**Your instructions**:
Below are some records; work out how many of their lines contain "middle" and give the number only.

**Source records**:
=-=-=-=-=
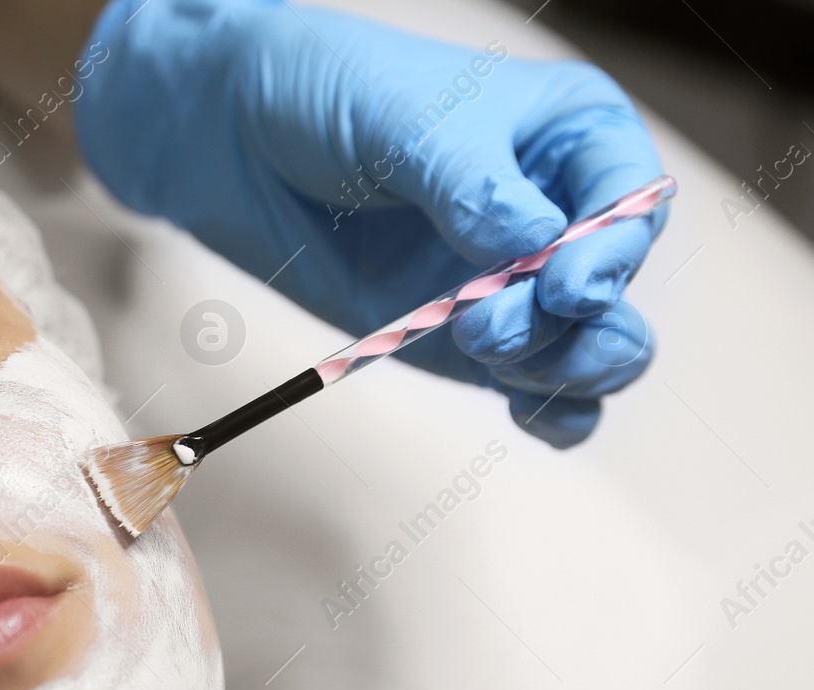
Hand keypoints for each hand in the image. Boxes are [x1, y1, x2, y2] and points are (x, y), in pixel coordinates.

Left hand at [76, 0, 666, 446]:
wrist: (237, 138)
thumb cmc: (331, 95)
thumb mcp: (407, 120)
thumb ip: (473, 186)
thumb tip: (533, 247)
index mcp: (569, 135)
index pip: (631, 203)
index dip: (612, 251)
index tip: (565, 287)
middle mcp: (558, 214)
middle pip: (613, 289)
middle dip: (571, 321)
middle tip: (488, 328)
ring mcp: (514, 284)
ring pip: (590, 348)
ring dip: (559, 368)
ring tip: (483, 349)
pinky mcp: (467, 341)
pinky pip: (536, 391)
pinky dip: (547, 412)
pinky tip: (528, 415)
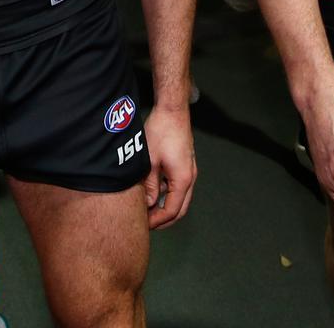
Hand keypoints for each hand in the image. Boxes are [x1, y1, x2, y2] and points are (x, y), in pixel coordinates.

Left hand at [142, 104, 196, 228]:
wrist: (172, 109)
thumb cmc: (161, 131)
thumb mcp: (150, 161)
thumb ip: (150, 186)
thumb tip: (148, 204)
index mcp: (183, 179)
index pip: (172, 211)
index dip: (157, 221)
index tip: (143, 225)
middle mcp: (190, 177)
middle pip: (180, 209)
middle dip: (164, 219)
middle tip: (147, 223)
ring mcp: (189, 170)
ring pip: (180, 198)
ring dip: (166, 206)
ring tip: (148, 209)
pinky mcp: (185, 163)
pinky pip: (179, 186)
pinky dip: (168, 194)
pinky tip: (153, 191)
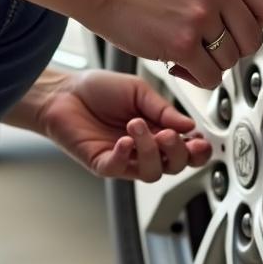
=-=-=-=-=
**Response area**:
8